We were on the blankest, bleakest stretch of road of the whole trip so far. I don’t know why she chose that moment and not twenty minutes back at the gas station and not twenty ahead into whatever was up there waiting.

“All right, all right,” I said. I eased to the side of the road. “Hurry.” She got out and ran over the brown earth.

I stared out the windshield at the flat land. Bits of rain and mud were still coming down. I waited. I considered dumping the costumes on the side of the road where she wouldn’t see.

The thing about the kid’s music was that you didn’t know what was going to happen next. You’d think you knew where it was going but you were wrong. There are very few parts of life like that.

What was she taking so long for? I stretched my neck around, saw nothing. The land around me seemed pressed into the ground, the blades of grass crushed, the few trees bent and barren. I noted the time on the dashboard. She’d been gone twenty minutes. I turned off the engine, put on the flashers. Got out. It was damn cold. Was she playing a trick on me? Had someone picked her up out there? Was I supposed to wait here for hours and then, after dark, drive back lost, run out of gas, wander around on these roads with a gas can, which I didn’t even have, only to be made fun of on Monday? I knew there was a game that went something like that, but in the version I knew the person in the field was the one left behind. The one in the car was the one who laughed.

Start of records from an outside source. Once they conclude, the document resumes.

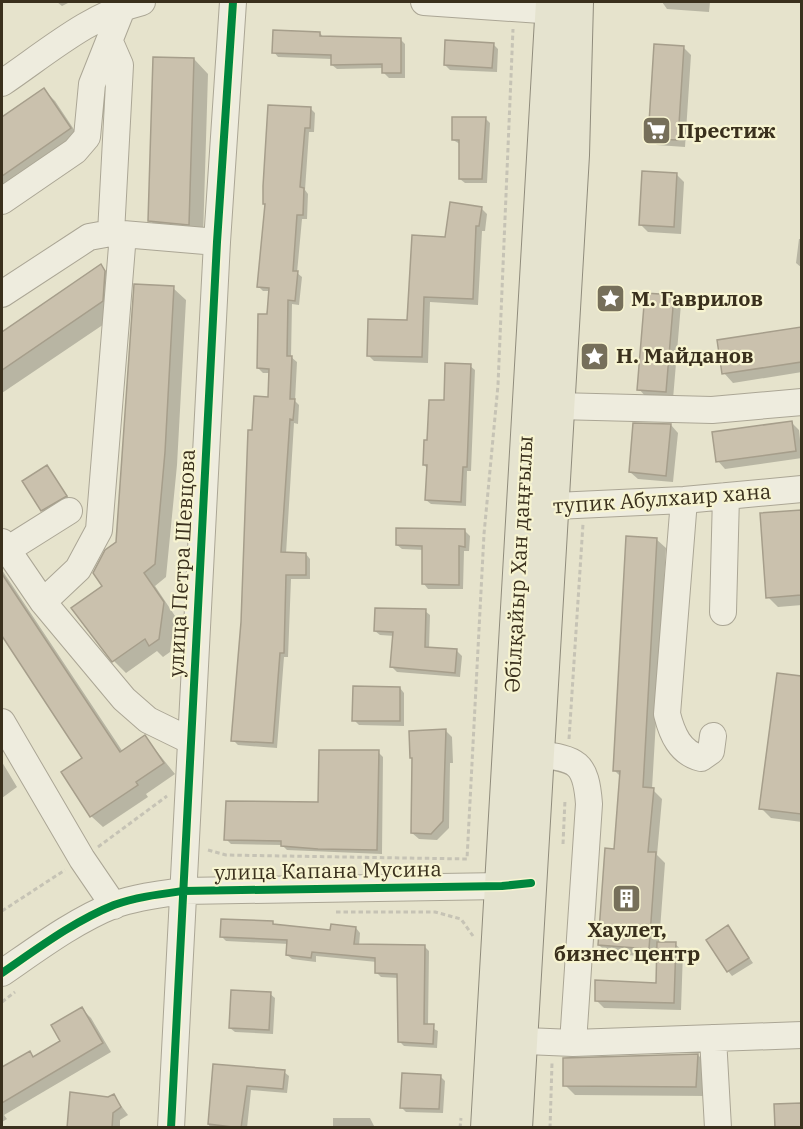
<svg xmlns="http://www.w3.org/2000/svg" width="803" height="1129" font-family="'IBM Plex Serif',serif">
<rect width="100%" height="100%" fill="#e6e3cc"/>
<path fill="#0003" d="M57,2H70L62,6Z
M662,2H710L709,12L667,9Z
M320,33L324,38L400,39L405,44V78H389L384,73V68L337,69L332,65V59L278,57L274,52Z
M493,44L498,49L497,72L450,70L445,65Z
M683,47L691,55L685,147L657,145L650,138Z
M194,59L208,74L203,238L164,235L150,220Z
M44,90L55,101L81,140L2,193V119Z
M310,108L315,113L314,132H309L305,190L308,194L307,219H302L297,273L302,277L299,305L292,304L291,357L297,362L295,401L299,405L298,424L294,423L286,554H306L310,559V579H291L288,657H284L277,748L238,745L233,740L254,432L269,399L270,373H263L258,368L270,291H263L258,286L266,206L264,204Z
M485,118L490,123L487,183H465L460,179V144L453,140Z
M676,174L684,182L681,234L648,232L641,225Z
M481,208L487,214L485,231H482L478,305L430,302L428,363L374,361L368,355L409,321L446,238Z
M799,239H802V268L796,263Z
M101,266L115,281L116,316L2,393V333Z
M173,288L186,300L177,465L166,577L155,586L175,616L170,652L163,657L157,651L126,673L114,661L117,542Z
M674,297L681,304L673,399L646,397L639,389Z
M802,328V372L733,383L724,373L719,341Z
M470,366L475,370L471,471H467L466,506L431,504L426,500L428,469L424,465L445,402Z
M792,423L799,430L802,458L725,469L718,461Z
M671,425L678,433L673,482L638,479L630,472Z
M47,467L71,501L47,515L42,510Z
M802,511V605L778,607L768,597L762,514Z
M465,531L470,536L469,551H464L463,589H428L424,584V550L402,549L397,545Z
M656,539L666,548L652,789L662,799L657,855L665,863L659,943L675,944L683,951L681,1010L604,1008L596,1000L657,984L658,957L608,954L599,945L615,851L621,777L614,770Z
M2,570L123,752L145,737L175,774L146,794L148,797L103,827L91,816L85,758L2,634Z
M425,611L430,615L429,648L457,651L462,656L460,677L397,672L392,667L395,636L380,635L375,631Z
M778,675L802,678V822L771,818L761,808Z
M400,688L404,693V726L359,725L354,720Z
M446,731L452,737L453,763H450L449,828L437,840L419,839L412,833L414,760L411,758Z
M378,752L383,757L382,854L287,850L282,845L231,844L226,839L286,805V801L320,803Z
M2,762L17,787L2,798Z
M272,922L276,926L332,931L356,928L360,933L359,946H424L429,951L428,1026L438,1031L437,1048L404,1046L400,1042L398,978L381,977L377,973V962L316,956V962L292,959L287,955L289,944L226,941L222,937Z
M728,927L753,963L732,976L728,971Z
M270,994L275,998L273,1034L235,1032L230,1028Z
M82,1009L91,1018L111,1052L4,1115L7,1119L2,1122V1069L29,1053L35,1058L62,1042Z
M698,1055L708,1065L706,1096L575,1095L565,1085Z
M214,1065L284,1072L289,1076L287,1093L251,1090L247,1128H209Z
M440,1076L445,1081L443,1113L406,1112L401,1107Z
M114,1096L128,1115L120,1120V1128H68Z
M333,1118H370L375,1128H333Z"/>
<path fill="#cac1ad" stroke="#a69e8b" stroke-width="1.5" d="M273,30L320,32V36L401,38V73H382V64L331,65V55L272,53Z
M445,40L494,43L492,68L444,65Z
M654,44L684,46L678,140L648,139Z
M153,57L194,58L189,225L148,221Z
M44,88L71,128L2,176V117Z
M268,105L311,107L310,128H305L300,187L304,188L303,215H297L293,271H298L295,301L288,300L287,356H292L290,399H295L293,420L290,419L281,552L306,553V575H286L284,653H280L273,743L231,741L241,622L248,430H252L254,396L268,397L269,369L257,368L258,314H267L269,288L257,287L265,204H263V186Z
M452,117H486L482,179H459V140H452Z
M642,171L677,173L674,227L639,225Z
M450,202L482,207L479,226H476L473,299L424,297L422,357L367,356L368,319L407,320L412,235L445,237Z
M101,264L105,271L103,301L2,370V332Z
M134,284L174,286L165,452L155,564L144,573L164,602L159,639L149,646L145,639L112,662L71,608L102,586L93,573L105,550L116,542Z
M645,293L674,295L666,392L637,390Z
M801,327V362L722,374L717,340Z
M445,363L471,364L467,467H463L461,502L425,500L427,465H423L424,440H427L429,400H444Z
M792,421L796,451L716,462L712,432Z
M633,423L671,424L666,476L629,472Z
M47,465L67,496L41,511L22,481Z
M801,510V595L766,598L760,513Z
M396,528L465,529V547L459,546V585L422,584V546L396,545Z
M626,536L657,538L643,787L654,788L648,852H656L649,949L598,945L605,848L614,849L620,771H613Z
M2,574L120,752L145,735L164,763L136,782L138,785L90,817L61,772L82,758L2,636Z
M375,608L426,609L425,647L457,649L455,673L390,667L393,632L374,631Z
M777,673L801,676V814L759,809Z
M353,686L400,687V721H352Z
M446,729L443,821L431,834L411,833L412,758H410L409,731Z
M319,750H379L377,850L318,849L281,846V841L224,840L226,801L318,802Z
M221,919L273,921V924L330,930L331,924L356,927L354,944L425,945L424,1024H434L433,1044L398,1042L397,974L375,973V958L312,952L311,958L286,955L287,940L220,937Z
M728,925L749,958L727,972L706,940Z
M657,942H676L674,1003L595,1001V980L656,983Z
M231,990L271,992L269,1030L229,1028Z
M82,1007L103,1043L2,1103V1067L30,1051L33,1057L60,1041L51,1025Z
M698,1054L696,1087L563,1086V1058Z
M213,1064L285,1070L283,1089L247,1086L241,1128L208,1124Z
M402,1073L441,1075L439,1109L400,1108Z
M70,1092L108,1097L114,1094L121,1107L113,1113L112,1128H67Z
M801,1103V1128H775L774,1104Z"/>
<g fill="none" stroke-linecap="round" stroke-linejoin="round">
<defs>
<path id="minor" d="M424,2L570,12
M110,42L120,65L111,233L217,242
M2,83C45,54 91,14 142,2
M2,201L75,151L87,137L92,84L123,6
M2,294L89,237L111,233
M557,406L712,410L802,402
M684,500L667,714C672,734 680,753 701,758L711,751L713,736
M534,507L684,500L802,489
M2,542L43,602L124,699L148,720L191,741
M7,550L69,511
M43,602L78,569L99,530L123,234
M723,612L726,496
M2,722L82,859L114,906
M537,754C577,759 586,762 589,804L573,1043
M2,973C37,949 74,921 114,905C136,897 161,894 183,891L502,886L521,884
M713,1038L718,1128
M502,1040L573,1043L802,1035
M171,1128L217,242L233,2"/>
<path id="major" d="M487,1128L552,2
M516,1128L573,155L577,2"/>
</defs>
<use href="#minor" stroke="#aba695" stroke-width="28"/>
<use href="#major" stroke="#908c7c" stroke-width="34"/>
<path stroke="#c6c3b5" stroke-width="3" stroke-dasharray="4.5 3" stroke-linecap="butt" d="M569,739L583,524
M563,844L565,800
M98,847L167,796
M208,850L226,855L467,859L484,534L498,385L513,29
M2,911L65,870
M336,912H435L461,919L473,936
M2,1002L15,992
M460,1128L461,1118
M550,1128L552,1063"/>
<use href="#minor" stroke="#eeecde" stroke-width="26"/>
<use href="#major" stroke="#e5e3cf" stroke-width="32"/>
<defs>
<path id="cycleway" d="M2,973C37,949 74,921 114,905C136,897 161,894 183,891L502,886L531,883
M171,1128L217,242L233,2"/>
</defs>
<use href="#cycleway" stroke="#f7f4d1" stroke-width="11"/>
<use href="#cycleway" stroke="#00873e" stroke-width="8"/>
</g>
<defs>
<symbol id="supermarket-square" viewBox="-11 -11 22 22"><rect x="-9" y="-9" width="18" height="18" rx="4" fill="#766f5a" stroke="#f7f4d1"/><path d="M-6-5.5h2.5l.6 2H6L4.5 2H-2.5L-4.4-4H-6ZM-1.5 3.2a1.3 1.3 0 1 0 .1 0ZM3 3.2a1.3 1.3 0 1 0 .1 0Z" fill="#fff"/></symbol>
<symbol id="sight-square" viewBox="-11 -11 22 22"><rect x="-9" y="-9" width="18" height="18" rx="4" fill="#766f5a" stroke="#f7f4d1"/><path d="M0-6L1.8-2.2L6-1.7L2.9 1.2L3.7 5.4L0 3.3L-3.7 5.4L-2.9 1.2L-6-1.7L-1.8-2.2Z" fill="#fff"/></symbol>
<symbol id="building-square" viewBox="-11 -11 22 22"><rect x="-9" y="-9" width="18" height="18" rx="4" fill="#766f5a" stroke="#f7f4d1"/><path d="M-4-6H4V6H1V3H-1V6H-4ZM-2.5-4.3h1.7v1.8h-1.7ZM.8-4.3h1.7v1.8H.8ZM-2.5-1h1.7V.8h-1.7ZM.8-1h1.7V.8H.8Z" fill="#fff"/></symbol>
</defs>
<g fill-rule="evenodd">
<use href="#supermarket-square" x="640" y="114" width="33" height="33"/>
<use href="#sight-square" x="594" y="282" width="33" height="33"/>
<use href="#sight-square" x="578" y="340" width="33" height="33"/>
<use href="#building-square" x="610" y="882" width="33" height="33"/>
</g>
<g text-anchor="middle" stroke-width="4.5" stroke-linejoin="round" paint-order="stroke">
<g font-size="21" font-weight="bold" fill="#3a301d" stroke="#f7f4d1" text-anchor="start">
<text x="677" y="138">Престиж</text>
<text x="631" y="306">М. Гаврилов</text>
<text x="616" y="363">Н. Майданов</text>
<text x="627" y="937" text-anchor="middle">Хаулет,<tspan x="627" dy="24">бизнес центр</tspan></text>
</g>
<g font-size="21" fill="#3a301d" stroke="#f7f4d1">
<text transform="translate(662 499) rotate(-4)" y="7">тупик Абулхаир хана</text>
<text transform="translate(182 563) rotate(-87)" y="7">улица Петра Шевцова</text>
<text transform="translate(519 564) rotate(-87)" y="7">Әбілқайыр Хан даңғылы</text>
<text transform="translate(328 871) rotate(-1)" y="7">улица Капана Мусина</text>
</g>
</g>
<rect width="803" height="1129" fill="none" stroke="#3a301d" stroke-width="6"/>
</svg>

I called to her. I locked the car, took a few steps in the direction I thought she’d gone. I called to her again. It was early afternoon by this time but the sky had turned to a heavy dark gray. I stepped into the field and looked back at my car to be sure she wasn’t springing out, breaking a window, hot-wiring the car, and speeding away without me. The wind swayed the antennae. I walked farther into the field. It was when I came to a little block of cement, no higher than my knee, that I finally heard her.